By the end of that series of choices, it will be clear whether the player character mutants help ordinary people

(3) every chance they get

(2) more often than not

(1) occasionally

(0) never or practically never.

 

Make these easy choices, there's no need to complicate them with dilemmas like "save the lady or the child". Just: help or don't help. For example, lift the people in the path of something bad up to a safe ledge and fly on, or just fly on. Easy, either way. What do you want to do? The whole campaign can flow from that choice.

 

Any advice or pointers? How about advice on robots and how to use them? I used a destroid from my Champians book as a model but modified/powered it down some.

 

Maybe some plot ideas? I was thinking the hurricane would strike the island and cause lots of flooding to the facility and pose a risk to the crew. Something for rescue drama.
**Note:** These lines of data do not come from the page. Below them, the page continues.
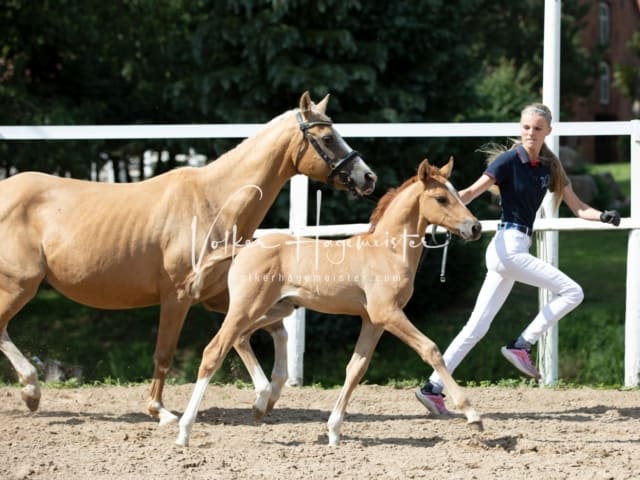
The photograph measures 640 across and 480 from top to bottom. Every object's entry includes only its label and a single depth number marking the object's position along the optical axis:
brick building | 76.06
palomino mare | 12.24
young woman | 12.16
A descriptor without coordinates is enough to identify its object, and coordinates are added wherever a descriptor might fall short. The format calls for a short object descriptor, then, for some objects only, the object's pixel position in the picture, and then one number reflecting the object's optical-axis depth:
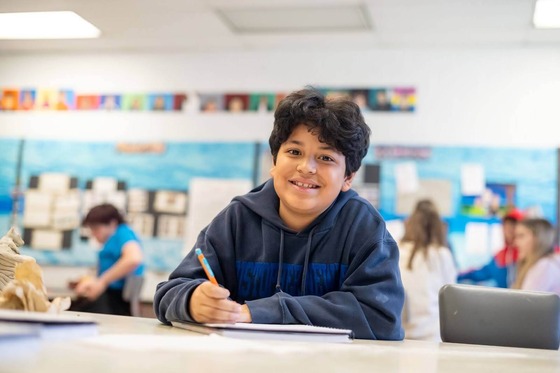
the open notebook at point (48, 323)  0.94
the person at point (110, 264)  4.06
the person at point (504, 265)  4.43
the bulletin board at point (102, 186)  5.12
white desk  0.76
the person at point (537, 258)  3.77
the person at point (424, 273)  3.54
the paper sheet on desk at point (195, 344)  0.94
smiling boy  1.48
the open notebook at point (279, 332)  1.18
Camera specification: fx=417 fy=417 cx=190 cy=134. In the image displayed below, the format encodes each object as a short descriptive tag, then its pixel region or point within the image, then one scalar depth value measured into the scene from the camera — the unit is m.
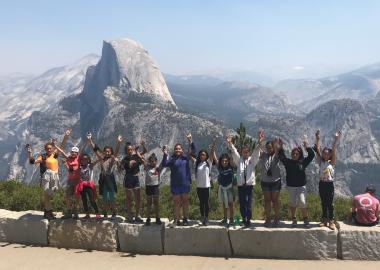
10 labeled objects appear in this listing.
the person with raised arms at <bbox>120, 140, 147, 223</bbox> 10.45
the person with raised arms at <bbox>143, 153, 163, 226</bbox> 10.32
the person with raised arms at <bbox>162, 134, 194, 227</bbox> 10.16
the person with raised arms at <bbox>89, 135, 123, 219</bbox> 10.71
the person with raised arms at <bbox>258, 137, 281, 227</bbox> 9.83
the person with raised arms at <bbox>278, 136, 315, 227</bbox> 9.68
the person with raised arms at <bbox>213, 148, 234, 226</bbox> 10.09
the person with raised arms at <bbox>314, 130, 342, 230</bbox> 9.64
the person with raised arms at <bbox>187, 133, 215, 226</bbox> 10.20
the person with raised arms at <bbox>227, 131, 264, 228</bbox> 9.93
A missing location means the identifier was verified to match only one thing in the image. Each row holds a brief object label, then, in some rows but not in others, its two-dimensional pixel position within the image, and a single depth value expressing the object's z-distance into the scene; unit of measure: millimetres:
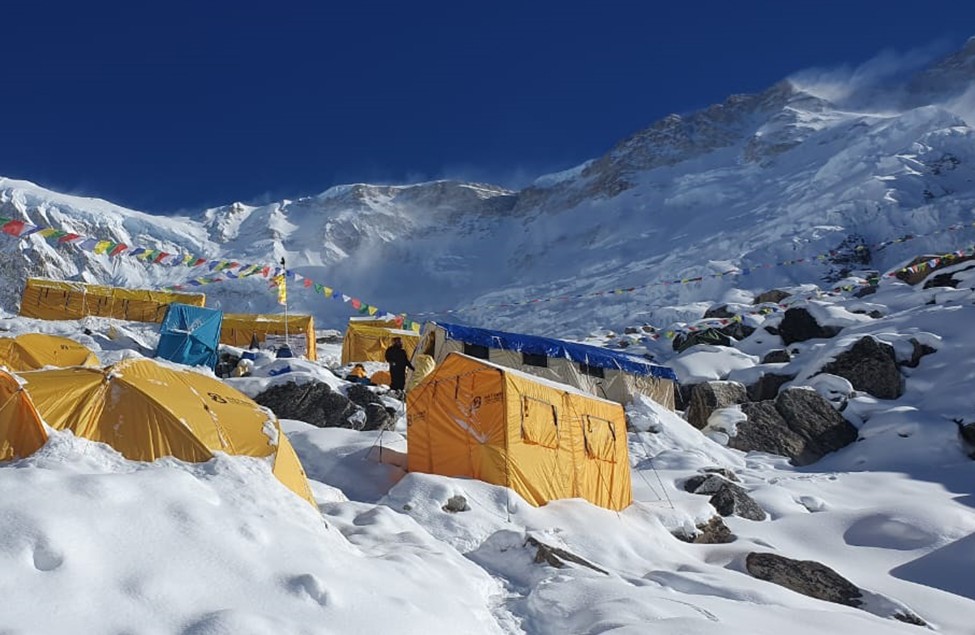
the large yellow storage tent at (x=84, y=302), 31156
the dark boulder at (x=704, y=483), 14727
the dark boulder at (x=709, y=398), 24125
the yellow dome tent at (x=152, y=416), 7957
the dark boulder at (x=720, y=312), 44625
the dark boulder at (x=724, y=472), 16281
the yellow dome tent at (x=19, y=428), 7035
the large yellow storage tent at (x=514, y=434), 11367
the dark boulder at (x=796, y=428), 21219
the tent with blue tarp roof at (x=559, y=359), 21625
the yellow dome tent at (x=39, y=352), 18688
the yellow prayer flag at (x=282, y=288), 26906
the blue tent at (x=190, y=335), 24766
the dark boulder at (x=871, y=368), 24391
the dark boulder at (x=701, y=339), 35969
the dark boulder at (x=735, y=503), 13812
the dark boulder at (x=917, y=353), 25562
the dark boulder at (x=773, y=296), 48500
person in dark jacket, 20078
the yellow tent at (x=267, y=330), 31234
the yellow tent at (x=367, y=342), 31047
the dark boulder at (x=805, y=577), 9219
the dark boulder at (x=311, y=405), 16672
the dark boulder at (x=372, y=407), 16797
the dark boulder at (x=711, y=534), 11773
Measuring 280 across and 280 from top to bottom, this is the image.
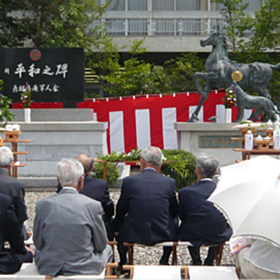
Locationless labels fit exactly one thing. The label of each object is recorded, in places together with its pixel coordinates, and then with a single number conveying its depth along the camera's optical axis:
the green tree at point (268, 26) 16.34
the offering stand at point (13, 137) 8.84
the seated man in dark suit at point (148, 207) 4.09
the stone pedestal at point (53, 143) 10.57
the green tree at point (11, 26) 17.20
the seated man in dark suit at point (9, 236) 3.41
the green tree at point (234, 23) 17.45
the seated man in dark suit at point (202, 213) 4.15
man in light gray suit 3.24
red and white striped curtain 13.93
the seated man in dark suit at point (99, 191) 4.36
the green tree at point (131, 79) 17.78
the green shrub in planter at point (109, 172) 9.23
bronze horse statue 12.20
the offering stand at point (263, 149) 8.38
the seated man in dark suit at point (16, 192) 3.87
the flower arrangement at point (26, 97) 11.13
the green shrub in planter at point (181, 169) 9.01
I'd say don't get too interested in the guards, the robots and evil mutants. Those are all fine, but the player characters will have plenty of time to meet them all again later, when the hunt for the escaped mutants is on. Sure, use them, but make darn sure they don't stop the player characters getting away to their three potentially heroic situations each. Don't try to make these fights close run things.

 

Also, don't define the player characters by how they react to the staff, "sympathetic" or not. That risks confusing player characters who may be generous in spirit in general, but vengeful or unhelpful to those who may be their enemies, with player characters who are just not heroic in general.

 

Big difference. You need to clear that up - and not just by looking at what is on the character sheet but by how the player actually plays the character.

 

So be sure to get each player character mutant to those situations involving people who can't be suspected of having done him or her any wrong.